The new PyViz.org initiative is designed to eliminate these difficulties by streamlining differences and incompatibilities between many of the packages, providing additional functionality where necessary to optimize key steps and providing a comprehensive set of examples and tutorials that show how to put the packages together into solutions for real problems.

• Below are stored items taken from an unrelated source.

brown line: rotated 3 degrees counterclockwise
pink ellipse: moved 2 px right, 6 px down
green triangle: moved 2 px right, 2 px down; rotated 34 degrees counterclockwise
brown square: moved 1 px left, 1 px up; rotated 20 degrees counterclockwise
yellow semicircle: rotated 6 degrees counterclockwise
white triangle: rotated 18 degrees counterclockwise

James Bednar guides you through an overall workflow for building interactive notebooks and dashboards visualizing even billions of data points interactively, with graphical widgets allowing custom control over data selection, filtering, and display options—all using only a few dozen lines of code. James also demonstrates how the same approach can be used to make it simple to work with live streaming data, complex custom interactivity, very-high-dimensional datasets, and geographic data. This workflow is based on using the following open source Python packages in a Jupyter Notebook environment, each labeled with the problem(s) it addresses from the above list:

  • HoloViews and GeoViews: Declarative specification for visualizable and plottable objects (1)
  • Param: Declarative specification for user-modifiable parameters (1, 2)
  • Conda: Flexible dependency tracking for building reproducible environments (3)
  • Datashader: Rendering arbitrarily large datasets faithfully as fixed-size images (4)
  • fastparquet: Fast reading of large columnar datasets into memory (5)
  • Dask: Flexibly dispatching computational tasks to cores or processors (5)
  • Numba: Compiling array-based Python code down to fast machine code (5)
  • Bokeh: Building visualization-based web applications flexibly from Python (6)

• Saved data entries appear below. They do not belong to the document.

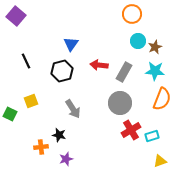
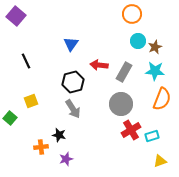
black hexagon: moved 11 px right, 11 px down
gray circle: moved 1 px right, 1 px down
green square: moved 4 px down; rotated 16 degrees clockwise
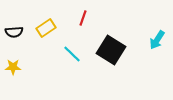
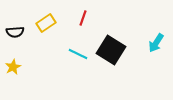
yellow rectangle: moved 5 px up
black semicircle: moved 1 px right
cyan arrow: moved 1 px left, 3 px down
cyan line: moved 6 px right; rotated 18 degrees counterclockwise
yellow star: rotated 28 degrees counterclockwise
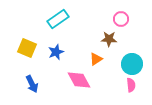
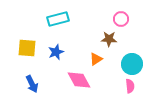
cyan rectangle: rotated 20 degrees clockwise
yellow square: rotated 18 degrees counterclockwise
pink semicircle: moved 1 px left, 1 px down
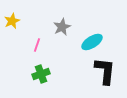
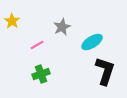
yellow star: rotated 14 degrees counterclockwise
pink line: rotated 40 degrees clockwise
black L-shape: rotated 12 degrees clockwise
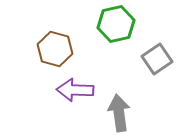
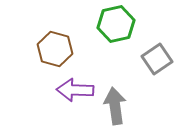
gray arrow: moved 4 px left, 7 px up
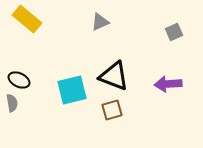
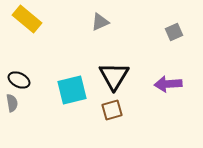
black triangle: rotated 40 degrees clockwise
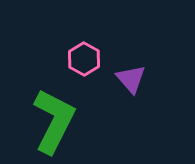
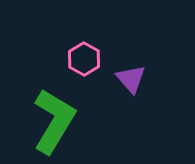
green L-shape: rotated 4 degrees clockwise
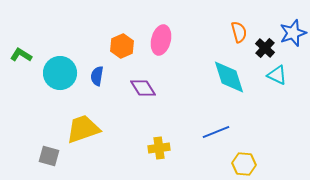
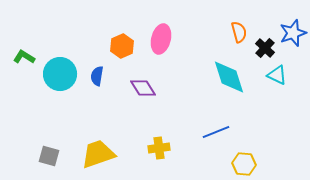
pink ellipse: moved 1 px up
green L-shape: moved 3 px right, 2 px down
cyan circle: moved 1 px down
yellow trapezoid: moved 15 px right, 25 px down
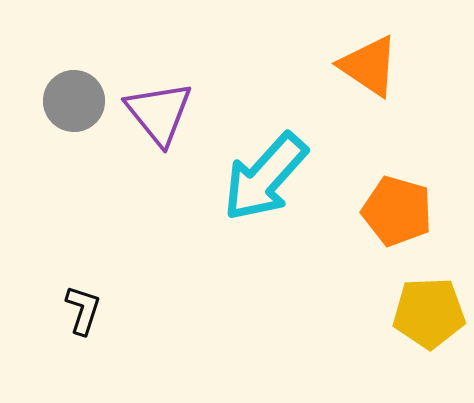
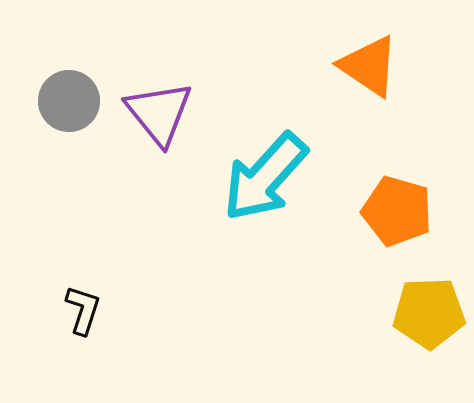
gray circle: moved 5 px left
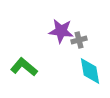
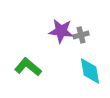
gray cross: moved 2 px right, 5 px up
green L-shape: moved 4 px right
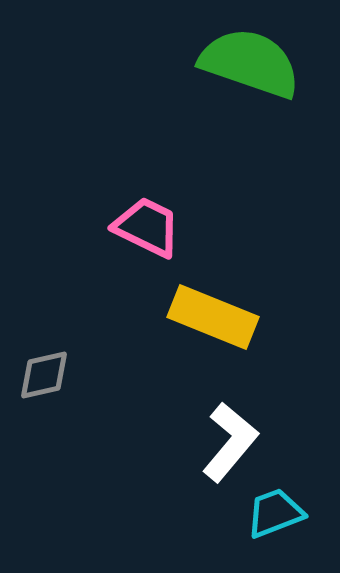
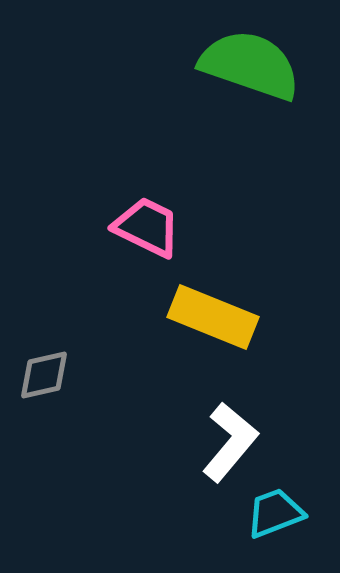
green semicircle: moved 2 px down
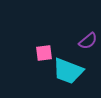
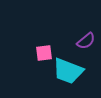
purple semicircle: moved 2 px left
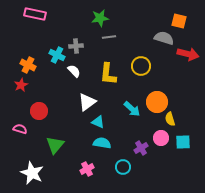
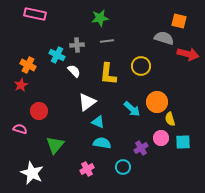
gray line: moved 2 px left, 4 px down
gray cross: moved 1 px right, 1 px up
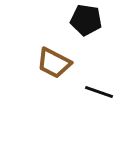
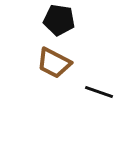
black pentagon: moved 27 px left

James demonstrates how to use Conda to coordinate versions of all these packages, Jupyter to stitch them together, fastparquet to load the large datasets quickly, HoloViews and GeoViews to attach metadata to the data that supports automatic visualization later, Param to declare parameters and ranges of interest to the user independently of the notebook mechanisms that will later become widgets automatically, Datashader to render the entire dataset into an image to avoid overwhelming the browser (and the user), Dask to coordinate Datashader’s computation across cores, Numba to accelerate this computation, Bokeh to deliver the visualization as an interactive figure, and Bokeh Server to deploy the cells as a standalone web application that can be shared with colleagues. All of these steps rely only on freely available, domain-general libraries that each do one thing very well and are designed to work well with each other. The resulting workflow can easily be retargeted for novel analyses and visualizations of other datasets serving other purposes, making it practical to develop and deploy concise, reproducible high-performance interactive visualizations in any domain using Python.

Photo of James Bednar

James Bednar

Anaconda

James Bednar is a senior solutions architect at Anaconda. Previously, Jim was a lecturer and researcher in computational neuroscience at the University of Edinburgh, Scotland, and a software and hardware engineer at National Instruments. He manages the open source Python projects datashader, HoloViews, GeoViews, ImaGen, and Param. He has published more than 50 papers and books about the visual system, data visualization, and software development. Jim holds a PhD in computer science from the University of Texas as well as degrees in electrical engineering and philosophy.